DATA EXCERPTS »
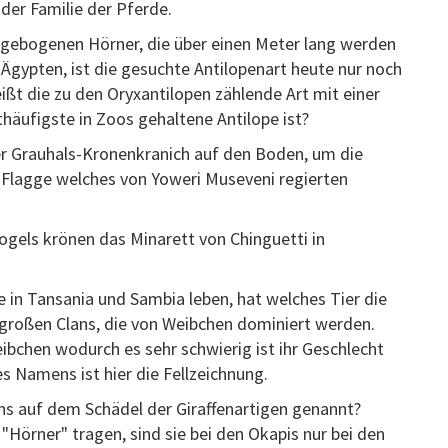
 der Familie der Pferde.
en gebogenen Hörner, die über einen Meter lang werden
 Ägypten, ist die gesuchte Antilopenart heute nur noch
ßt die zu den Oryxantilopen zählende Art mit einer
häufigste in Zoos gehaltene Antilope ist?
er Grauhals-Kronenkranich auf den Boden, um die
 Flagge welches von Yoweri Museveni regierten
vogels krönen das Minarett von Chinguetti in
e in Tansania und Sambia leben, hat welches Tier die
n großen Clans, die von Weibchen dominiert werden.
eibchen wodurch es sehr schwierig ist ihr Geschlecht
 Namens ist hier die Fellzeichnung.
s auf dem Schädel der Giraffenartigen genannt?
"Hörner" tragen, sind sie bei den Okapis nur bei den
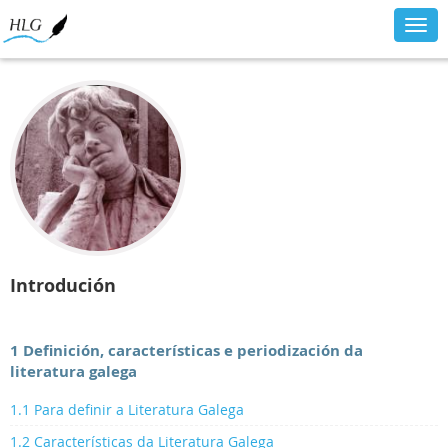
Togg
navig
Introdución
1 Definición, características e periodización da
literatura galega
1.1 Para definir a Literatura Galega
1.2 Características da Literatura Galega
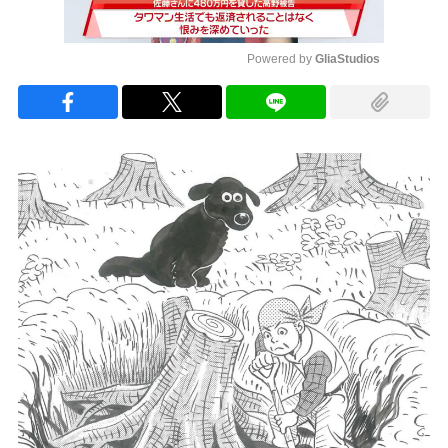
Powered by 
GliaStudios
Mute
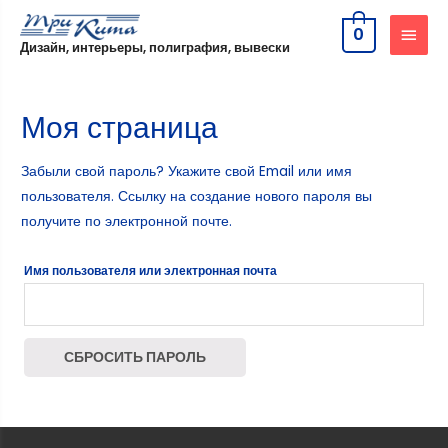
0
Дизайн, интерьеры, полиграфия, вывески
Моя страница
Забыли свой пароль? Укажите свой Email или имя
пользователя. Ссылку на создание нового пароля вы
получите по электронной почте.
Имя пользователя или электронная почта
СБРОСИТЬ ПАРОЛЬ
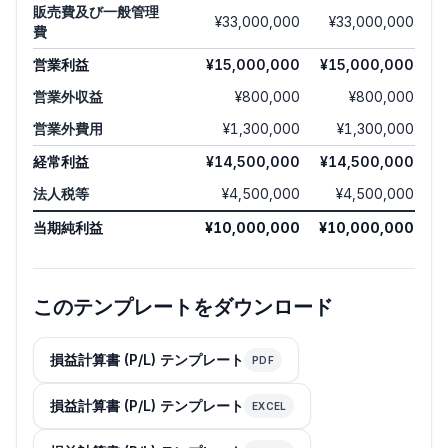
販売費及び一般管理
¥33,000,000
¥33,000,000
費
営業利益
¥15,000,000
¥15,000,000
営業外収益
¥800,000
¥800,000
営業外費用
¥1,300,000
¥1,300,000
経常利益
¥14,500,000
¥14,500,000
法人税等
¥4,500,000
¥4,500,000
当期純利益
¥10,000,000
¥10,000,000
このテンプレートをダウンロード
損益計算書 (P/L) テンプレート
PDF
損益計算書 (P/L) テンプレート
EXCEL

...

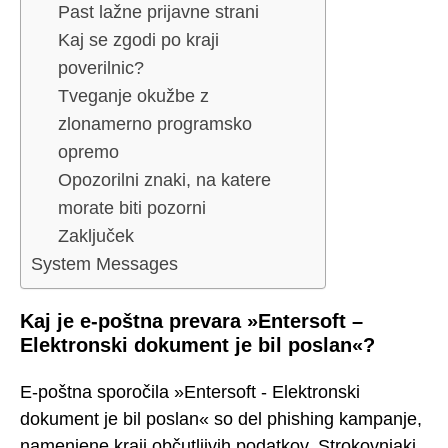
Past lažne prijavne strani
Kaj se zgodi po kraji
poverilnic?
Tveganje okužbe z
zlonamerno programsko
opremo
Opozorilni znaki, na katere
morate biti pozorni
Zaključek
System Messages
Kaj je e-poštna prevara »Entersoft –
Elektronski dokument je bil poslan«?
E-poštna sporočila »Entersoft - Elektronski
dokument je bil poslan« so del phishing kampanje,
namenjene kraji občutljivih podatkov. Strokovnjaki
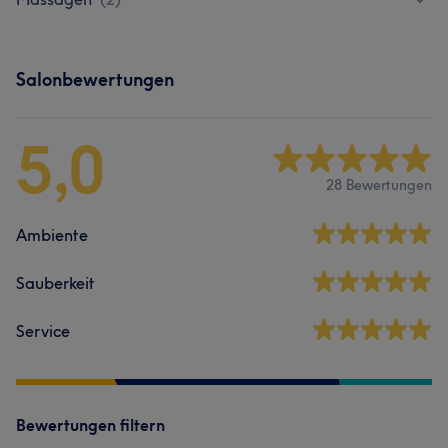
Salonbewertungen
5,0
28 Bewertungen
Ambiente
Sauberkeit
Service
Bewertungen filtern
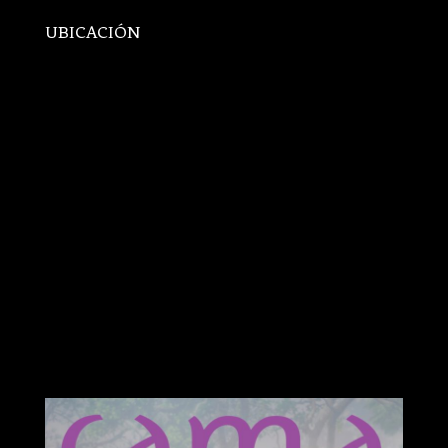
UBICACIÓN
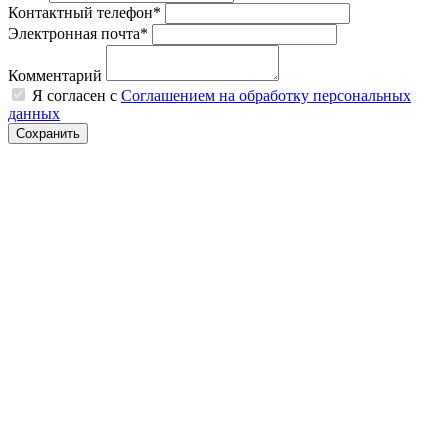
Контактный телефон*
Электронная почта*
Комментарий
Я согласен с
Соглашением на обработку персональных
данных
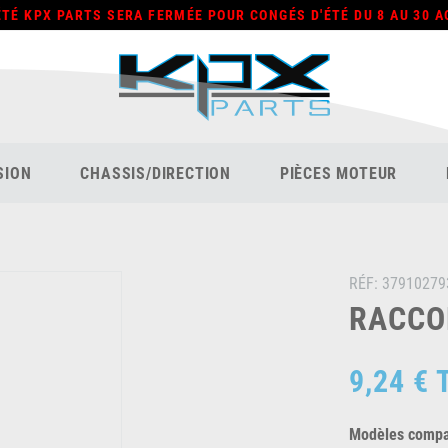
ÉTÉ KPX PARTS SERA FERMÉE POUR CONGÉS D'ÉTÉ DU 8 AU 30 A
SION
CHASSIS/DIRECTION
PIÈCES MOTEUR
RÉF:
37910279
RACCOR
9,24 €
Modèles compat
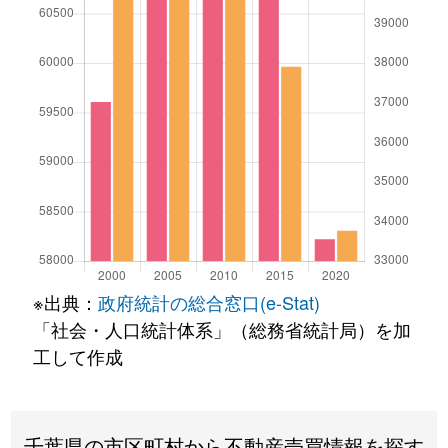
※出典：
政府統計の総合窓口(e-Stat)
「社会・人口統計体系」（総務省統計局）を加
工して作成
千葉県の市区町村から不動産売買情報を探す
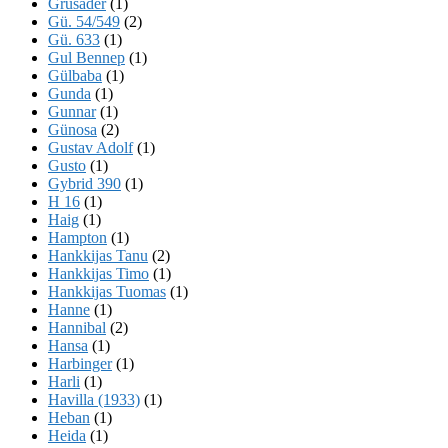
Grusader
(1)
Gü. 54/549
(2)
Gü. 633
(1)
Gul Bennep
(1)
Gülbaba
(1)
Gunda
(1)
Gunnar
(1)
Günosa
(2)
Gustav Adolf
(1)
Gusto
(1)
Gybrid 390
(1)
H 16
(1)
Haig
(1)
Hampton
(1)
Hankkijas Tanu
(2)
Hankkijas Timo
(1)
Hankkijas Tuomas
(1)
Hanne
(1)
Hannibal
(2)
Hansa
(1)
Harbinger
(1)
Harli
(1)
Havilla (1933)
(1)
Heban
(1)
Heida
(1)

INSTRUCTIONS TO FOLLOW »
Checking each line of the data, count the ones containing "welches", and give only that count.

RESULT FOR THIS EXERCISE »
2